▼
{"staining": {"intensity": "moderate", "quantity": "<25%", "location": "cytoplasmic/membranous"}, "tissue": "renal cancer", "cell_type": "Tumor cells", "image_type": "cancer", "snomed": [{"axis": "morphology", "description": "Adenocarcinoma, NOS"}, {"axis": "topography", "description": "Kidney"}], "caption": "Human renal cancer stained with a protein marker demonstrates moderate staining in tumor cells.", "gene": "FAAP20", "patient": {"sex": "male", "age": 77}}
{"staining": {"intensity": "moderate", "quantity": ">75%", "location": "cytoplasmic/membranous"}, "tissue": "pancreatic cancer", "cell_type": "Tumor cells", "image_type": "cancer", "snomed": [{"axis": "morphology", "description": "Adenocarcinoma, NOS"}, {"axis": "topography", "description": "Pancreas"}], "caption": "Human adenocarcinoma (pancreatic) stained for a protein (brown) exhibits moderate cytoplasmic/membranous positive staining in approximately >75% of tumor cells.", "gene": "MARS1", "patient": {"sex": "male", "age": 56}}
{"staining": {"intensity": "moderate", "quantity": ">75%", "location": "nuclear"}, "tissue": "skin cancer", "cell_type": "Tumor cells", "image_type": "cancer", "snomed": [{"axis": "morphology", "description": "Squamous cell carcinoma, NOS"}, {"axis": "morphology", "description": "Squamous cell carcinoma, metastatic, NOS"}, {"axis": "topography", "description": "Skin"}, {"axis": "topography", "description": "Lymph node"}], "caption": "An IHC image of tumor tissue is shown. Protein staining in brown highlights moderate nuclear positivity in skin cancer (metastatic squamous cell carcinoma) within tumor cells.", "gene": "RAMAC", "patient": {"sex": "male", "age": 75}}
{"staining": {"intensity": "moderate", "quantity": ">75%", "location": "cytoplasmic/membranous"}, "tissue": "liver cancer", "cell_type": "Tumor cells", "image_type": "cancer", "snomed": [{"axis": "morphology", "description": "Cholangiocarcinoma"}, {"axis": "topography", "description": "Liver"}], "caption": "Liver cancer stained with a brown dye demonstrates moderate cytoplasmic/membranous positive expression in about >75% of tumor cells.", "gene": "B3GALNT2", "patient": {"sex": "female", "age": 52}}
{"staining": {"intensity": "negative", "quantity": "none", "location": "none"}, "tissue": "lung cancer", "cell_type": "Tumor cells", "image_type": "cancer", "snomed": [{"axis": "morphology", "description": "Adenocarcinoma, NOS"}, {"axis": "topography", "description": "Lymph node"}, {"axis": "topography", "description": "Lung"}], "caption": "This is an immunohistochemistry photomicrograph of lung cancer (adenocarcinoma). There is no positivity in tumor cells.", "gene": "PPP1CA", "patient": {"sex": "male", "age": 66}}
▲
*What the exercise asks:* Only the lines from the line with "IHC image of" to the final line of the entries are to be returned, each exactly as written, both ends included.

*Exercise response:*
{"staining": {"intensity": "moderate", "quantity": ">75%", "location": "nuclear"}, "tissue": "skin cancer", "cell_type": "Tumor cells", "image_type": "cancer", "snomed": [{"axis": "morphology", "description": "Squamous cell carcinoma, NOS"}, {"axis": "morphology", "description": "Squamous cell carcinoma, metastatic, NOS"}, {"axis": "topography", "description": "Skin"}, {"axis": "topography", "description": "Lymph node"}], "caption": "An IHC image of tumor tissue is shown. Protein staining in brown highlights moderate nuclear positivity in skin cancer (metastatic squamous cell carcinoma) within tumor cells.", "gene": "RAMAC", "patient": {"sex": "male", "age": 75}}
{"staining": {"intensity": "moderate", "quantity": ">75%", "location": "cytoplasmic/membranous"}, "tissue": "liver cancer", "cell_type": "Tumor cells", "image_type": "cancer", "snomed": [{"axis": "morphology", "description": "Cholangiocarcinoma"}, {"axis": "topography", "description": "Liver"}], "caption": "Liver cancer stained with a brown dye demonstrates moderate cytoplasmic/membranous positive expression in about >75% of tumor cells.", "gene": "B3GALNT2", "patient": {"sex": "female", "age": 52}}
{"staining": {"intensity": "negative", "quantity": "none", "location": "none"}, "tissue": "lung cancer", "cell_type": "Tumor cells", "image_type": "cancer", "snomed": [{"axis": "morphology", "description": "Adenocarcinoma, NOS"}, {"axis": "topography", "description": "Lymph node"}, {"axis": "topography", "description": "Lung"}], "caption": "This is an immunohistochemistry photomicrograph of lung cancer (adenocarcinoma). There is no positivity in tumor cells.", "gene": "PPP1CA", "patient": {"sex": "male", "age": 66}}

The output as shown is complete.